Written problem 1:
From the Spark DataFrames lab, copy the passage starting at "<h1><center> DS420 - Lab" and ending at "the tasks below.".
>> START Document excerpt
<h1><center> DS420 - Lab 3: Spark DataFrames

## Goal:

In this lab, you will be working with your new Spark DataFrame skills. You are given ten days of merchandise transactions from a local supermarket in July 2020. Follow along the questoins and complete the tasks below.

__Since our goal in this lab is to practice Spark DataFrame APIs, therefore using SQL queries is not recommended. 5 points will be deducted from your grade for each occurence of using SQL queries.__

## Datasets:

The dataset we going to use consists of three tables coming from the database of a supermarket here in Elizabethtown. The three tables are about products, sales and sellers respectively. The three tables are stored in Parquet file format. You can find the data from a shared directory in HDFS on the ADAL.etown.edu server as described below:

+ `products_parquet: /ds420_shared/products_parquet`
+ `sales_parquet: /ds420_shared/sales_parquet`
+ `sellers_parquet: /ds420_shared/sellers_parquet`

## Q1 (10 points): Start a Spark Session, with the application named as "lab3_xxx", where "xxx" is your last name in lower cases.
>> END Document excerpt
>> START Dataset entries
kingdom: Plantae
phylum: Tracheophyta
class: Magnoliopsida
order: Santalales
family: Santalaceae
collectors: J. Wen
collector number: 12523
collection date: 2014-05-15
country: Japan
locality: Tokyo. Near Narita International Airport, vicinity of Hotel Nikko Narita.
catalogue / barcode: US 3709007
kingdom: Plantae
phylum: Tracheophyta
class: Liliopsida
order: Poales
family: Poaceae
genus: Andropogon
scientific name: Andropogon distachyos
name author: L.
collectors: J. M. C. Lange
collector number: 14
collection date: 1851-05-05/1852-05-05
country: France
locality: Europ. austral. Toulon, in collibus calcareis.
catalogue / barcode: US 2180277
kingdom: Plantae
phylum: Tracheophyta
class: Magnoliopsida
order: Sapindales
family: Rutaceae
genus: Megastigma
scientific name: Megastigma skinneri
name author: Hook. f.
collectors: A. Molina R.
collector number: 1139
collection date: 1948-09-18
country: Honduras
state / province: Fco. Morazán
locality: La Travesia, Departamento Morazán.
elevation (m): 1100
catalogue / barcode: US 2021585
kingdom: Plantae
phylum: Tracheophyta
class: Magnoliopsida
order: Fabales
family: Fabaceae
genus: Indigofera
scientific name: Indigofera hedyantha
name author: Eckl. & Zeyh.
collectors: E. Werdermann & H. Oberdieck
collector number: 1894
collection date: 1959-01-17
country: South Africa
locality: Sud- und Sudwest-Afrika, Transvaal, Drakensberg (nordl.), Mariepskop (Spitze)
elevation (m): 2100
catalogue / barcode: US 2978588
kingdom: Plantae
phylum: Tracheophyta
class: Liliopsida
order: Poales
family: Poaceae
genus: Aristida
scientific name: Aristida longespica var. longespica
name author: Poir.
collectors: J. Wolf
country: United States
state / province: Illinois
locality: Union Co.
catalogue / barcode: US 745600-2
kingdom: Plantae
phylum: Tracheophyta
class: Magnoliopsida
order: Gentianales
>> END Dataset entries
Written problem 2:
Rewrite the dataset excerpt rows starting at the line that contains "order: Fabales" and ending at the last row, with "locality" changed to "place" and everything else left as it is.

Task response 1:
<h1><center> DS420 - Lab 3: Spark DataFrames

## Goal:

In this lab, you will be working with your new Spark DataFrame skills. You are given ten days of merchandise transactions from a local supermarket in July 2020. Follow along the questoins and complete the tasks below.

Task response 2:
order: Fabales
family: Fabaceae
genus: Indigofera
scientific name: Indigofera hedyantha
name author: Eckl. & Zeyh.
collectors: E. Werdermann & H. Oberdieck
collector number: 1894
collection date: 1959-01-17
country: South Africa
place: Sud- und Sudwest-Afrika, Transvaal, Drakensberg (nordl.), Mariepskop (Spitze)
elevation (m): 2100
catalogue / barcode: US 2978588
kingdom: Plantae
phylum: Tracheophyta
class: Liliopsida
order: Poales
family: Poaceae
genus: Aristida
scientific name: Aristida longespica var. longespica
name author: Poir.
collectors: J. Wolf
country: United States
state / province: Illinois
place: Union Co.
catalogue / barcode: US 745600-2
kingdom: Plantae
phylum: Tracheophyta
class: Magnoliopsida
order: Gentianales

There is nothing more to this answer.